Define estas actuaciones, que empiezan a resultar consuetudinarias, como una "lotería" que devalúa el derecho fundamental hasta el punto de hacerlo depender del "azar geográfico". Si se produce este relativismo entre países, "eso no es una garantía, sino una rifa, lo contrario de la seguridad jurídica. Y la libertad no puede depender de la geografía de la cooperación".

Estima Manuel Ollé que la jurisprudencia reciente del Tribunal constitucional, del de Justicia de la Unión Europea y del Europeo de Derechos Humanos ha madurado para ordenar las piezas y para afrontar la reforma de la Ley de Extradición Pasiva. La prohibición de reiteración no se puede detener en la puerta del juzgado, agrega, sino que ha de alcanzar también la de la extradición.

El barbastrense identifica las categorías con el cimiento de mirada larga de la teoría y con la concreción de los casos reales (ha defendido multitud de causas de víctimas en distintos países) que anulan la pretensión de la abstracción. "Lo que la práctica obliga a resolver, la academia debe saber explicar; lo que la academia construye, la práctica debe poder aplicar", expone en la entrevista en una reivindicación de sus distintos escenarios profesionales, los juzgados, las aulas y los foros de pensamiento.

DOS BLINDAJES DISTINTOS

Sus convicciones explican sus decisiones editoriales de la obra, y de ahí que confiara el prólogo a John Vervaele, el jurista belga nacionalizado holandés que es una referencia en el mundo del Derecho Internacional y específicamente en el ne bis in idem, que sostiene precisamente que la extradición ha vivido de espaldas a este principio, por lo que abandona al litigante frente a quien lo entrega.

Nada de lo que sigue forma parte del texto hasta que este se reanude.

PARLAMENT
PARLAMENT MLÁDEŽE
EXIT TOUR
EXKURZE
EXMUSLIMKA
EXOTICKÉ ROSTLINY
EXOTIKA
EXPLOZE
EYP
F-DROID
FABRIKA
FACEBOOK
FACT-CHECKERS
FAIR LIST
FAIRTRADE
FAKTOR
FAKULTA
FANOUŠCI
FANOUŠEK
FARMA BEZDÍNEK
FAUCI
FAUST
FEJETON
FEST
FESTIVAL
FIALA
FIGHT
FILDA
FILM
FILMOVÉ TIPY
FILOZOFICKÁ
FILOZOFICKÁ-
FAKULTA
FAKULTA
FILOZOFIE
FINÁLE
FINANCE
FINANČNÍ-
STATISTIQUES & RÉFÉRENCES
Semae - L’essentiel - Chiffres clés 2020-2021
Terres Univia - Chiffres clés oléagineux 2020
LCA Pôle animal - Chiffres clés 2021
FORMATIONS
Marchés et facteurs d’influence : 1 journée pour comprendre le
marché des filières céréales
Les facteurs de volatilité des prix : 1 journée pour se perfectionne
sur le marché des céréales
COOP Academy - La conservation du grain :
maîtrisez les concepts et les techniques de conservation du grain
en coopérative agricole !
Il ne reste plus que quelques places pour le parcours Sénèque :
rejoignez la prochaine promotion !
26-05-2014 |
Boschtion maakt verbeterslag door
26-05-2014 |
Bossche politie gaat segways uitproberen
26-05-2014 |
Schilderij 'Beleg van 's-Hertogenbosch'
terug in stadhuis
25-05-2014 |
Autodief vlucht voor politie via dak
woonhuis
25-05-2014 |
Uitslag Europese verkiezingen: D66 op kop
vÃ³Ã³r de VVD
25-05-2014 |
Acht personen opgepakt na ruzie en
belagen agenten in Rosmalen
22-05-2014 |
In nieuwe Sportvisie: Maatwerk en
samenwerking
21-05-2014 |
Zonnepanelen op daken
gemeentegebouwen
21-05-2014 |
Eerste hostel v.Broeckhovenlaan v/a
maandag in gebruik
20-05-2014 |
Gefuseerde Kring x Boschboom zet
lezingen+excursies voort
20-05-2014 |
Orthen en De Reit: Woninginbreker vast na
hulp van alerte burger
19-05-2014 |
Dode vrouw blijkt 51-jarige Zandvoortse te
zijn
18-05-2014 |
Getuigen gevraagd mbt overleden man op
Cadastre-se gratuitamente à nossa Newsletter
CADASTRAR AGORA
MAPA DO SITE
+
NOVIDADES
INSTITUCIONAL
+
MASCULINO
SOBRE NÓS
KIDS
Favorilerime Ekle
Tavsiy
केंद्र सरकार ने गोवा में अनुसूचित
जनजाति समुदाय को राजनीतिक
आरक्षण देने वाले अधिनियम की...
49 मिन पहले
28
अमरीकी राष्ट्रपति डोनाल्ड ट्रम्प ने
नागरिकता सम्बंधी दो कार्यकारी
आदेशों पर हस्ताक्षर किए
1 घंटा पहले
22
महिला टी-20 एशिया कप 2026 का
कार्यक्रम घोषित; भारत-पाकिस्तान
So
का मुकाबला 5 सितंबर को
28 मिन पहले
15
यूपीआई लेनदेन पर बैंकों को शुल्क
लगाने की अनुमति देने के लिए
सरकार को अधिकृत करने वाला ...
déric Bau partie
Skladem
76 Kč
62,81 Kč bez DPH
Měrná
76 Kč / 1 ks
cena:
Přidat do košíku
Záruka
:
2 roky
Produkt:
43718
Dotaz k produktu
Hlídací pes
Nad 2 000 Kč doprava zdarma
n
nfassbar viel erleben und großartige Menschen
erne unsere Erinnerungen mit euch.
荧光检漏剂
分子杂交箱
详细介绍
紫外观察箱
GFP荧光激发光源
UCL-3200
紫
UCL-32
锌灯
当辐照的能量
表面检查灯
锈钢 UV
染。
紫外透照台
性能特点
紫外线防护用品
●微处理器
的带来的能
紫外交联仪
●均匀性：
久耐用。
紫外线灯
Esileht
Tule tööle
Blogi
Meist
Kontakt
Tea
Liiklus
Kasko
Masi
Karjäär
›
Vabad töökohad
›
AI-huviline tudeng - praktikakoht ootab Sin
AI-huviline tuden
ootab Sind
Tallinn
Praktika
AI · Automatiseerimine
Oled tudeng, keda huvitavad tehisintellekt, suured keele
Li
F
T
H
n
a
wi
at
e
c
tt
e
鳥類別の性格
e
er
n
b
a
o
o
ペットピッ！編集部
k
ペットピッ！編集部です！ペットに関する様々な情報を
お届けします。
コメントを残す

Alude Manuel Ollé a los dos blindajes distintos, uno frente al ne bis puniri (no volver a ser castigado) y otro ante el ne bis vexari extradicional (no volver a ser sometido a un procedimiento cuando ya ha sido cerrado). Y sostiene que el déficit del sistema, en cualquiera de sus dimensiones, no es la ausencia de límites, sino su falta de explicitación. "Una garantía sin nombre no tiene contorno, y sin contorno se aplica de forma dispersa y contradictoria". Bautizar la categoría, concluye, permite a la defensa invocarla, al tribunal aplicarla con uniformidad y al legislador reformarla.

El jurista oscense propugna tres reformas, la primera la de la Ley de Extradición Pasiva, la segunda la de la Ley Orgánica del Poder Judicial y la tercera la del Tribunal de Justicia que obliga a los demás a tomar como norma la denegación. "Propongo que el legislador de la Unión Europea dé un paso más y lo convierta en una regla de cierre: que esa primera denegación impida, por sí misma, reabrir el caso".

Un libro abierto a la discrepancia y al debate que sirva para establecer un escenario de conversación para académicos, jueces, fiscales, abogados, funcionarios y legisladores. De conseguirlo, habrá cumplido su misión.